I cannot explain love that is a mix of admiration, adoration and astonishment. Neither can I talk of knowing as a supplement of love since I have never met Ray Bradbury. He’s old and going blind but he has an incredible spirit which I feel inclined to tell you about since it rouses me sometimes. In the murky depths of sleep I am sometimes summoned awake by the Foghorn. Its sound is so piercing that I’m often left staring at the ceiling for many hours until dawn decides it’s time to work. Who knows why this happens? Perhaps there was something in the writing or in the stories themselves that made me more human–more attuned to the rhythms of daily life and more in touch with my own voice. It was Bradbury who taught me presence in a way most gurus could not. He introduced color and texture into my life after he had taken notes from his own life and drawn them out in pages and pages of fantastic stories. His experiences were not unlike ours. In fact, he might have lived a slightly more boring life compared to explorers or vagabonds out there who make adventure a lifestyle and yet, I am more taken by his words than by theirs. He is lightning personified–a quiet presence deeply felt and while seemingly clouded by the thunderous response to his writing which cast him up as a famous writer, he is still very much the light more than the roaring sound.

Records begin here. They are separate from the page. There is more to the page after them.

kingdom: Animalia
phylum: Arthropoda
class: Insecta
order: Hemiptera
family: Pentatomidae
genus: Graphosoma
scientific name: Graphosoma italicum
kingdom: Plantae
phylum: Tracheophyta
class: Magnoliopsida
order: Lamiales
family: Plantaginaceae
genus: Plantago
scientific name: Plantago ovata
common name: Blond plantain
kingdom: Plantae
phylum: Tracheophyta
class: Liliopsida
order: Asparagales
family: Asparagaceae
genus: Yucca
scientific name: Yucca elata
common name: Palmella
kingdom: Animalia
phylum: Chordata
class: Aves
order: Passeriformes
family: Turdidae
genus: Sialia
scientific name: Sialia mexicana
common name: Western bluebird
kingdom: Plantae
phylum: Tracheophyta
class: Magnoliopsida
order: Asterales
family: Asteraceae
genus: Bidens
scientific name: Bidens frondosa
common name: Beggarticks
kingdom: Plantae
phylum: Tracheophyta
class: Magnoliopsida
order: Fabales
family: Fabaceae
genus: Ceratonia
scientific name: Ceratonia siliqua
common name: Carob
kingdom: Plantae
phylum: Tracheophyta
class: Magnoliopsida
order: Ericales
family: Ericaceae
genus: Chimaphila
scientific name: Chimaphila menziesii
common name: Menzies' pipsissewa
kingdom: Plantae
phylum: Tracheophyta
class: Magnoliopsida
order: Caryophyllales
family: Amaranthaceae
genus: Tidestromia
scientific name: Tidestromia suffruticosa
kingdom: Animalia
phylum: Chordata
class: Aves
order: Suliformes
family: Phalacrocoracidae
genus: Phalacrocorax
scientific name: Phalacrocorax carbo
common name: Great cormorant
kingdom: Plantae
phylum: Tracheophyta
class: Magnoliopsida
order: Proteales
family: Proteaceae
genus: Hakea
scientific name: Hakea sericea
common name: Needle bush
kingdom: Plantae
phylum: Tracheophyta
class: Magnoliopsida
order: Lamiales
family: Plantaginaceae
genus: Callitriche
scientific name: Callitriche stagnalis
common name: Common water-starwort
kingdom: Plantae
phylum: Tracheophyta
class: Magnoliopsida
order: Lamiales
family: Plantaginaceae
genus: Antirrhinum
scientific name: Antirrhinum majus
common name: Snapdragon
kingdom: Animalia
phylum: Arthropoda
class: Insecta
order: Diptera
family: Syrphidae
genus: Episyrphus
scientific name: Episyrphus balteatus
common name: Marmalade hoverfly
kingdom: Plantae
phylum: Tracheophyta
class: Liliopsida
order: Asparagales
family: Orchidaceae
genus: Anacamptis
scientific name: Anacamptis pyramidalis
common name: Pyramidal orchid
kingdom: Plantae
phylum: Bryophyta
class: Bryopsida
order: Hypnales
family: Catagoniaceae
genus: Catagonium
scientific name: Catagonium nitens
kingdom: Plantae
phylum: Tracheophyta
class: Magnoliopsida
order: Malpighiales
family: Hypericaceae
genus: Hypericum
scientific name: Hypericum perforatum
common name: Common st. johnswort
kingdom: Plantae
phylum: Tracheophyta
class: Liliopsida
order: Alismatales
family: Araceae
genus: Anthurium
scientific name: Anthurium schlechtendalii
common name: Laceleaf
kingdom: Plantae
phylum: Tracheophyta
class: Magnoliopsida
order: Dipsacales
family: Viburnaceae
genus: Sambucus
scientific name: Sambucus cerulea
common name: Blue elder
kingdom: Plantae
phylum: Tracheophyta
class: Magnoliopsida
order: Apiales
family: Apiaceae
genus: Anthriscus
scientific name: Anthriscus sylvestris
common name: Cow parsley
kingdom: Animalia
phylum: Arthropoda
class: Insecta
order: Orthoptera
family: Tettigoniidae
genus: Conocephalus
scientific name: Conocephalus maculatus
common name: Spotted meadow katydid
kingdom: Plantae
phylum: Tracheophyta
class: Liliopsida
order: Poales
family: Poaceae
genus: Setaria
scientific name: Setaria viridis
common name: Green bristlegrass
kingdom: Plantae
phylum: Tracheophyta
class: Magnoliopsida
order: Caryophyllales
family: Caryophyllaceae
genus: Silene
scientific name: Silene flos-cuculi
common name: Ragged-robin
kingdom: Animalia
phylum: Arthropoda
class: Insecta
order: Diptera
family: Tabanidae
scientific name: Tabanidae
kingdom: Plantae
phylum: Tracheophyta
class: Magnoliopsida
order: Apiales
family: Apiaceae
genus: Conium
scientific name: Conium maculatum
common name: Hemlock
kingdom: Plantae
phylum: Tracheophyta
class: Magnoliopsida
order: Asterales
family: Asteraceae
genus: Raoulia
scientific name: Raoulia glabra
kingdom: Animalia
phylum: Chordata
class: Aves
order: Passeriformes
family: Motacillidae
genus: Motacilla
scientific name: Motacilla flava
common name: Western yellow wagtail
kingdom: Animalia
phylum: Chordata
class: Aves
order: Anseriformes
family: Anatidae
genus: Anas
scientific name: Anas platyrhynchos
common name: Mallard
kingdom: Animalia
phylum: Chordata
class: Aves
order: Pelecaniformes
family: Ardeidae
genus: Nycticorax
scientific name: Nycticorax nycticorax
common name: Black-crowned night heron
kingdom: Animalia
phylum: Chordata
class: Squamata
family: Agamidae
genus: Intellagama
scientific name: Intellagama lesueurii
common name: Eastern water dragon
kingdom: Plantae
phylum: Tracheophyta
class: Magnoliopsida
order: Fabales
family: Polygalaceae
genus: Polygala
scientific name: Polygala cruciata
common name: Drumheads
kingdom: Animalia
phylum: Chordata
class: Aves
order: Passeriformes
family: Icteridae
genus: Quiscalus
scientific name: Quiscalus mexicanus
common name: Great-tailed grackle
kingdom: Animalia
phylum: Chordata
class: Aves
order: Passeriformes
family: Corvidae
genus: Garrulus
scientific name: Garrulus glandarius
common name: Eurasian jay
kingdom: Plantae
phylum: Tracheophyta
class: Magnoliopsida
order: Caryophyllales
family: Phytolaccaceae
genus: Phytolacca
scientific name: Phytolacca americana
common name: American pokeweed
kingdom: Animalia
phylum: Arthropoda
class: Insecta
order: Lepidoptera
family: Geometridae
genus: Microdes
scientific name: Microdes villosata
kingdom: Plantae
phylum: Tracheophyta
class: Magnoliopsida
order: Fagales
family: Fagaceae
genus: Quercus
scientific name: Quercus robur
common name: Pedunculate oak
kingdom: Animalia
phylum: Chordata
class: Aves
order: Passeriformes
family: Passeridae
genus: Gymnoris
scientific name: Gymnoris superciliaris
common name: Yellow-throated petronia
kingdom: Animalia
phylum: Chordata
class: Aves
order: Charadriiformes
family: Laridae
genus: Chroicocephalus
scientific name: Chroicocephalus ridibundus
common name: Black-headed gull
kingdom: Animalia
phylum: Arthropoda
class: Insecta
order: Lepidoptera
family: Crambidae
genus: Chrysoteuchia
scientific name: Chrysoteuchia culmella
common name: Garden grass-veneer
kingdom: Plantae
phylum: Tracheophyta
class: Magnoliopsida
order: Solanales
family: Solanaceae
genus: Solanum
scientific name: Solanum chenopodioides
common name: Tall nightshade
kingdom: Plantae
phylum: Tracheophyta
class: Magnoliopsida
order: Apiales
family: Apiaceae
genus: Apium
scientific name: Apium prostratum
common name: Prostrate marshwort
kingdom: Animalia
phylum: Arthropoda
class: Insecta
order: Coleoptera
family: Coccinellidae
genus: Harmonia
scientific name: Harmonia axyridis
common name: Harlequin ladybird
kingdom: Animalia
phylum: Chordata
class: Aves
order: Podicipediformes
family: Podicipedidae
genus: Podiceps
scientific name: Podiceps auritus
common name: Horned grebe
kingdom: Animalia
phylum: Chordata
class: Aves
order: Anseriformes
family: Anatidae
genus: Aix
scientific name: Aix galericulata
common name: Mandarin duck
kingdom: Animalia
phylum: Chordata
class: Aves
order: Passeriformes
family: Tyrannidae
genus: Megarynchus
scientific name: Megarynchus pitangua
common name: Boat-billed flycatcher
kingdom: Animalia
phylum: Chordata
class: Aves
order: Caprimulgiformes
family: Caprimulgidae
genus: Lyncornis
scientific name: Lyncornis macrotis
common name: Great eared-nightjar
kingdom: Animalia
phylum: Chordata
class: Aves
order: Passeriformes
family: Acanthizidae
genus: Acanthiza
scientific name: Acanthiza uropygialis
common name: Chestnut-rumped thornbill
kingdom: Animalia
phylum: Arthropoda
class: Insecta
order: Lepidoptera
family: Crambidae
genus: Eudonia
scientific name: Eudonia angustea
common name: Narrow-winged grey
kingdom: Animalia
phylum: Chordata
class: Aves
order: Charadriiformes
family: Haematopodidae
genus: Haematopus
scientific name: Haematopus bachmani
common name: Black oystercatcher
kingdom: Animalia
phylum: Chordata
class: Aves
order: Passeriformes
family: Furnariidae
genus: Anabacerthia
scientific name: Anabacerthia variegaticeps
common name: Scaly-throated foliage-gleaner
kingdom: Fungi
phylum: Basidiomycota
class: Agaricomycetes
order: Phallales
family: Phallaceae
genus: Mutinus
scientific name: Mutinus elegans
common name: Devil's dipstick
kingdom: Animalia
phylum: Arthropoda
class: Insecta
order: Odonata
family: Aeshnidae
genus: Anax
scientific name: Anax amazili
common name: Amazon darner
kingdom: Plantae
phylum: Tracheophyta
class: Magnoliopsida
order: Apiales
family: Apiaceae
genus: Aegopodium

In most cases the people I look up to let me down which is why I am careful about keeping idols and following mentors. Only few have proven themselves worthy of the title and there is nothing more painful than looking upon someone with deep respect and admiration only to have them reveal that it is all an act–a tedious script involving smoke and mirrors that reveal nothing of a person’s truth. I am afraid of this because I also know how powerful great teachers can be at influencing my own actions. The deeper the reverence the more difficult it is to be objective and as in love, I’ve fallen for these idols so many times that the altar on which I’ve placed them has been chipped and broken in many places.
Yet, careful as I might be with mentors, some just happen to etch a deep inexplicable yearning in me…it’s midnight in the city and I’m awake thinking about an old man who resides way past the tropics and is being wizened by age but who refuses to give in because he knows (he’s always known!) that to live is forever and forever is a long time. I don’t know if he gets lonely, he probably does. I just hope somehow that my longing and my deep affection for him might warm his nights and ease his pain.
I also have to write this all down every now and then because I know that when life does cease in him, a big part of me will die.